From: Vincent Guittot <vincent.guittot@linaro.org>
To: Matt Fleming <matt@codeblueprint.co.uk>
Cc: Brendan Gregg <brendan.d.gregg@gmail.com>,
Peter Zijlstra <peterz@infradead.org>,
Ingo Molnar <mingo@kernel.org>,
LKML <linux-kernel@vger.kernel.org>,
Morten.Rasmussen@arm.com, dietmar.eggemann@arm.com,
kernellwp@gmail.com, yuyang.du@intel.com,
umgwanakikbuti@gmail.com,
Mel Gorman <mgorman@techsingularity.net>
Subject: Re: [PATCH 2/2 v2] sched: use load_avg for selecting idlest group
Date: Mon, 5 Dec 2016 10:27:36 +0100 [thread overview]
Message-ID: <20161205092735.GA9161@linaro.org> (raw)

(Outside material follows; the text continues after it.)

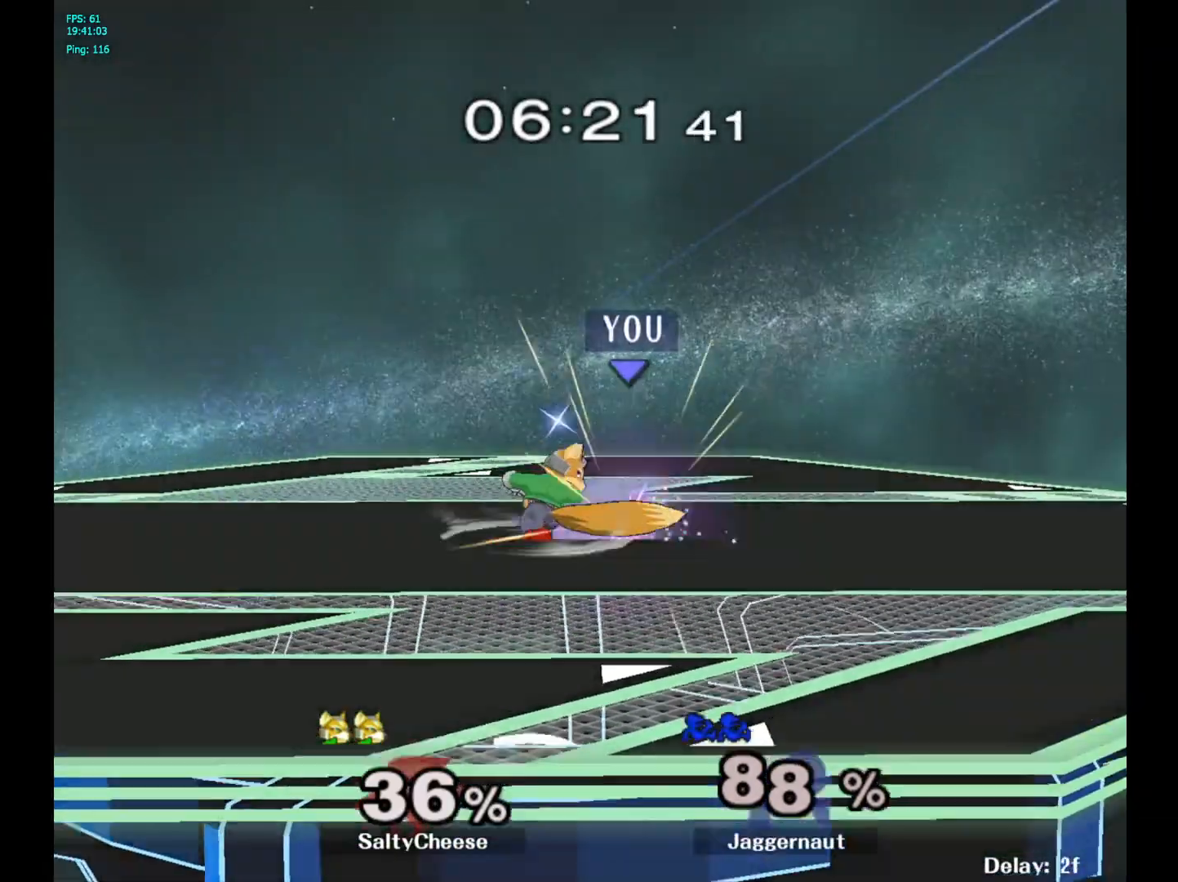
{"buttons": [], "left_stick": "center", "right_stick": "center", "events": [[83, "A", "up"], [367, "left_stick", "center"]]}
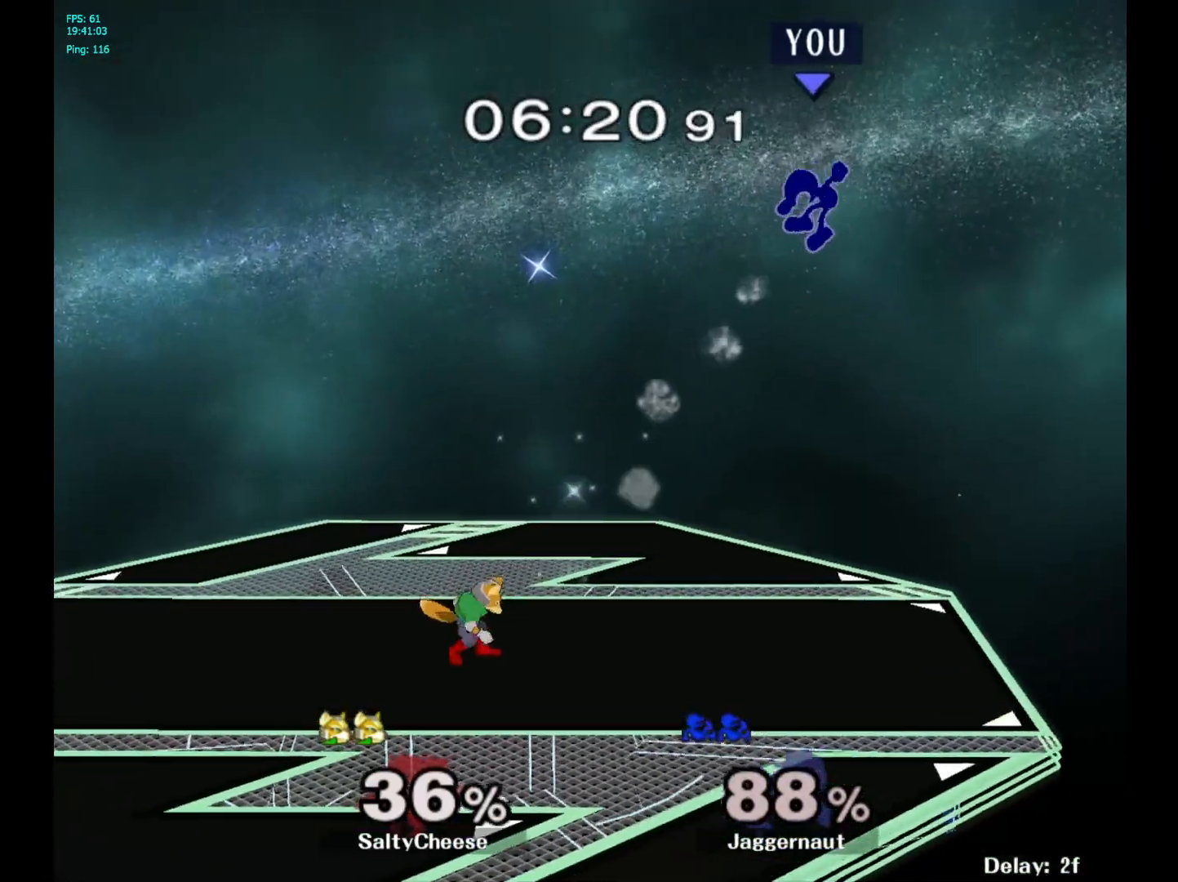
{"buttons": [], "left_stick": "right", "right_stick": "center", "events": [[83, "left_stick", "right"]]}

In-Reply-To: <20161203214707.GI20785@codeblueprint.co.uk>
Le Saturday 03 Dec 2016 à 21:47:07 (+0000), Matt Fleming a écrit :
> On Fri, 02 Dec, at 07:31:04PM, Brendan Gregg wrote:
> >
> > For background, is this from the "A decade of wasted cores" paper's
> > patches?
>
> No, this patch fixes an issue I originally reported here,
>
> https://lkml.kernel.org/r/20160923115808.2330-1-matt@codeblueprint.co.uk
>
> Essentially, if you have an idle or partially-idle system and a
> workload that consists of fork()'ing a bunch of tasks, where each of
> those tasks immediately sleeps waiting for some wakeup, then those
> tasks aren't spread across all idle CPUs very well.
>
> We saw this issue when running hackbench with a small loop count, such
> that the actual benchmark setup (fork()'ing) is where the majority of
> the runtime is spent.
>
> In that scenario, there's a large potential/blocked load, but
> essentially no runnable load, and the balance on fork scheduler code
> only cares about runnable load without Vincent's patch applied.
>
> The closest thing I can find in the "A decade of wasted cores" paper
> is "The Overload-on-Wakeup bug", but I don't think that's the issue
> here since,
>
> a) We're balancing on fork, not wakeup
> b) The fork on balance code balances across nodes OK
>
> > What's the expected typical gain? Thanks,
>
> The results are still coming back from the SUSE performance test grid
> but they do show that this patch is mainly a win for multi-socket
> machines with more than 8 cores or thereabouts.
>
> [ Vincent, I'll follow up to your PATCH 1/2 with the results that are
> specifically for that patch ]
>
> Assuming a fork-intensive or fork-dominated workload, and a
> multi-socket machine, such as this 2 socket, NUMA, with 12 cores and
> HT enabled (48 cpus), we saw a very clear win between +10% and +15%
> for processes communicating via pipes,
>
> (1) tip-sched = tip/sched/core branch
> (2) fix-fig-for-fork = (1) + PATCH 1/2
> (3) fix-sig = (1) + (2) + PATCH 2/2
>
> hackbench-process-pipes
> 4.9.0-rc6 4.9.0-rc6 4.9.0-rc6
> tip-sched fix-fig-for-fork fix-sig
> Amean 1 0.0717 ( 0.00%) 0.0696 ( 2.99%) 0.0730 ( -1.79%)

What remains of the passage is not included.